If there is one thing that we can all agree on, a damn good cup of hot chocolate is what can turn a cold, grey, winters day into something more spectacular in just a few moments.
Now, we’re not suggesting that we have one of the finest hot chocolates in Wakefield or West Yorkshire but, we may be getting close… Yes, we’ve really gone about understanding the fine art of a good hot chocolate and what can make an average, out of a sachet experience all the more better.
So what makes the perfect hot chocolate and how can you recreate the experience at home? Here is our mini guide.
Choose the right chocolate
The chocolate part of a hot chocolate makes all the difference, and is well, also the most important element too.

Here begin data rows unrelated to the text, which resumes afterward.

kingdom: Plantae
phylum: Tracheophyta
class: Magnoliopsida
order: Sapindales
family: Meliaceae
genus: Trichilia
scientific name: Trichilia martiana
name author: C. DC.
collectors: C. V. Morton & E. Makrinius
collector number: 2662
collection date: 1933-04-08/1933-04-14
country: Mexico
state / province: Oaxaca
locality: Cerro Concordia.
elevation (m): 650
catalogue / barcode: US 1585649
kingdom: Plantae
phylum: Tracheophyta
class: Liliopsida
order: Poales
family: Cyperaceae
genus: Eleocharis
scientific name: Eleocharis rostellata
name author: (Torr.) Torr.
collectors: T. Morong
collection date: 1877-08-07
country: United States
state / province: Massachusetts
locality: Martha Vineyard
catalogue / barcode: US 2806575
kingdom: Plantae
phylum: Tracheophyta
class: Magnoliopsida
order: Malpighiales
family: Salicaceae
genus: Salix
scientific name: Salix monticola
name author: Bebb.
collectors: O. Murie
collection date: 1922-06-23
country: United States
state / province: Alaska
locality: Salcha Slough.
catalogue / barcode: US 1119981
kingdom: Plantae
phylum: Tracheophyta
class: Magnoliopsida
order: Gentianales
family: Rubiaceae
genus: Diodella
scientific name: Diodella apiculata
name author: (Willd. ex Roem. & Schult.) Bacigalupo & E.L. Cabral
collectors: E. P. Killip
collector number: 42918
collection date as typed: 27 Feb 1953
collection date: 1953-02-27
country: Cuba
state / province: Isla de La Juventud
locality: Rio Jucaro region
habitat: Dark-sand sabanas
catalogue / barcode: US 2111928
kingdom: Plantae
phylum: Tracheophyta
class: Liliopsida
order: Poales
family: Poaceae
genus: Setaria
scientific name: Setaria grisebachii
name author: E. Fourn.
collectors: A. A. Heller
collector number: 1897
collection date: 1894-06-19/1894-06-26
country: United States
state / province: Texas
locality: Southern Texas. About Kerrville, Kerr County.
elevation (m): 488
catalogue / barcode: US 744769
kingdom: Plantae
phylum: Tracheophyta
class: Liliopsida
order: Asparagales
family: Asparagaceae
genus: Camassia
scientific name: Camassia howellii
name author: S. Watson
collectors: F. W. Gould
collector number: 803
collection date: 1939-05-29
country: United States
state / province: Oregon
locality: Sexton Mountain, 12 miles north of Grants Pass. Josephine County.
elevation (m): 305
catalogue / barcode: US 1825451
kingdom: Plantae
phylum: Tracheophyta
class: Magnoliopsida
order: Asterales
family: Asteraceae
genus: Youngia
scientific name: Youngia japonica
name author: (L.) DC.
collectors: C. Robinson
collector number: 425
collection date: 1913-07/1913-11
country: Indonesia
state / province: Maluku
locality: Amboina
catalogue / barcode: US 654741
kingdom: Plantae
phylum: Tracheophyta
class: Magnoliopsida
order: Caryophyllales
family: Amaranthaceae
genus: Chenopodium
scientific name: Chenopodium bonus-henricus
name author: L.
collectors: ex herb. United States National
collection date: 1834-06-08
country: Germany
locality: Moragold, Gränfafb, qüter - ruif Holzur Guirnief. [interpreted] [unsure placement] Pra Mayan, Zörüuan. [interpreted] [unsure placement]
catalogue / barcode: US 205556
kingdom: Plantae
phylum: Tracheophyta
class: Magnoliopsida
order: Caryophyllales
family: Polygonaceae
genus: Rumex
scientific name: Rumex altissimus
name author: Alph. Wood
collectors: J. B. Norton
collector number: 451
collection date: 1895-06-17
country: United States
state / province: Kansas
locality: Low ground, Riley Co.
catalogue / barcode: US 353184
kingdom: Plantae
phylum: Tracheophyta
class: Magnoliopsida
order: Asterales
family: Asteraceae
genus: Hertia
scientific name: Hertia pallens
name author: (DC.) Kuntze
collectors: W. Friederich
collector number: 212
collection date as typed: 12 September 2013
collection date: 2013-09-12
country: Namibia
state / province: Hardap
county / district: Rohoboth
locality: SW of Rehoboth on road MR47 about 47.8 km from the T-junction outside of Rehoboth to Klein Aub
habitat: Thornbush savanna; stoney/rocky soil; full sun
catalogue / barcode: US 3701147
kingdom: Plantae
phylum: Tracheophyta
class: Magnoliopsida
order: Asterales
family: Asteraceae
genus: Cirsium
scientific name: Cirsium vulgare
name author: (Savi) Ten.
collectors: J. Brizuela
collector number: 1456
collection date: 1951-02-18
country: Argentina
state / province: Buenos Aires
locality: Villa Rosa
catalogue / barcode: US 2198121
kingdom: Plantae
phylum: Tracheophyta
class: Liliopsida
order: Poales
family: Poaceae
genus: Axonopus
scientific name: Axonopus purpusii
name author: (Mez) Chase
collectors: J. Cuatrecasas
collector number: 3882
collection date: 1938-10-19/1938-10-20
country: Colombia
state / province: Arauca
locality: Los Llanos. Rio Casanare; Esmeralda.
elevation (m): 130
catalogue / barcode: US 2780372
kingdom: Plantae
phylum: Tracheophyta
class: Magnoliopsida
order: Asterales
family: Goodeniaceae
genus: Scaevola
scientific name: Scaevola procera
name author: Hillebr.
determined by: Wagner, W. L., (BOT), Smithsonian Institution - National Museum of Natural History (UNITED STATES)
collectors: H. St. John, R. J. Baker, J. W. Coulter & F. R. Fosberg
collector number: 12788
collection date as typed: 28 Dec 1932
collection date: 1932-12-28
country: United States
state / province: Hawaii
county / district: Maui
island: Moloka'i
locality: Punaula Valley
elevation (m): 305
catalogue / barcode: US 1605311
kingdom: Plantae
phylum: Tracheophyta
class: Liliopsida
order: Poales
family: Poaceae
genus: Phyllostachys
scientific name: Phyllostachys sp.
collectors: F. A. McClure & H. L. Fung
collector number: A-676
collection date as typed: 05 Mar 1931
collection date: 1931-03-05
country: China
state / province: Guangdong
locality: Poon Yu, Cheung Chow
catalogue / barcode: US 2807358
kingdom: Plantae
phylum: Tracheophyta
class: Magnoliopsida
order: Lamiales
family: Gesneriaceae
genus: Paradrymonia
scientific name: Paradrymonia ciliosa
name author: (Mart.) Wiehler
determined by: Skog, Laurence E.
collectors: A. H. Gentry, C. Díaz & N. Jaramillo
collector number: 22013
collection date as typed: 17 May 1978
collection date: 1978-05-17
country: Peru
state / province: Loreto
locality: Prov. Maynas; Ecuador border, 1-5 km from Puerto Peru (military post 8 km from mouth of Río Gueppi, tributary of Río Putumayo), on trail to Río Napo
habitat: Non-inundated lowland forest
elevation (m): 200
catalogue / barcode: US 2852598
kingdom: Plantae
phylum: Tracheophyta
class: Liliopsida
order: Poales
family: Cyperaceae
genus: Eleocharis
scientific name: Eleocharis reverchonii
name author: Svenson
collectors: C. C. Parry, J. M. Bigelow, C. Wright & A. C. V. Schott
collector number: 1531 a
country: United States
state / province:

There are many cooks and presenters that have gone about trying to find the best ways to make a hot chocolate, and they all begin in the same place as our quest takes us; the decision between a simple milk chocolate, or dare we venture to wilder, more furrowed places and ask for dark and bitter.
Jamie Oliver (who’s he?) says you should go dark, so does some person called Nigel Slater. Both clearly not a fan of all the unnatural sweetness for such large quantities which will surely be drunk. And we would actually agree, if you want sweetness go for something dark and then sweeten yourself.
What kind of dark chocolate I hear you cry? 70% cocoa solids, minimum, you could add some milk chocolate but make sure the quantity doesn’t go over a 2:1 ratio, whatever you don.
Milk or Cream, the debate that never was
A signature of a good hot chocolate is of course the butteryness (that’s a word) of the flavours that come together, so the real question has to be, do we go for milk or cream? It is a debate that has never existed and probably for good reason, whilst we love the thought of being able to make the hot chocolate with cream, we think it’s best with full fat milk and then adding a splash at the end to make it all that more luxurious…
If you are going to adorn your hot chocolate (see a little further down) you may want to avoid doing that, but heed this advice well, you get more flavour profile from the chocolate rather than a cream solution.
What about spices?
Yes, that’s right spices. Well people like to come into the store and ask for all sorts but spices in hot chocolate are no new thing. Look at Mexico where spices are used to flavour all sorts of cocoa based dishes and not forgetting their dipping sauces for dishes like churros!
We say, ground nutmeg is nice, cinnamon is perfect but also, if you wanted to be adventurous, a tiny bit of hot paprika also works wonders. Don’t forget you could infuse the milk with vanilla before making the hot chocolate or even with mint to get, well, a mint hot chocolate.
Any secret tips for the perfect hot chocolate?
Yes, a pinch of salt. It does wonders, especially with darker chocolate varieties! If you wanted to make a slightly boozy hot chocolate, we would advise some amaretto too. It really is a secret weapon in getting something truly special made.
The method to make a hot chocolate is actually simple and shouldn’t be overthought. The recommended way of making a silkier smoother hot chocolate is to go about with some panache. When you’re doing this at home, be sure to whole hog with the chocolate too.
Felicity Cloake, the guardian food and drink writer and someone we call, a legend uses the following recipe and method;
450ml whole milk
70g 70% cocoa chocolate, finely chopped or grated
30g good-quality milk chocolate, finely chopped or grated
75ml single cream
Scant ¼ tsp ground cinnamon
Pinch of salt
Heat the milk and when it is warm add your spices, if you’re going to use them. Take the chocolate you are going to use, chop it up and add some of the milk (heated to boiling) to make a fine paste. Slowly, and with a whisk, pour in the remaining quantity of milk and beat together (add a splash of amaretto here). If you want to thicken it up, put back into the pan and gently stir on a medium heat for a few minutes.
Garnish your hot chocolate with double cream or marshmallows or even, both!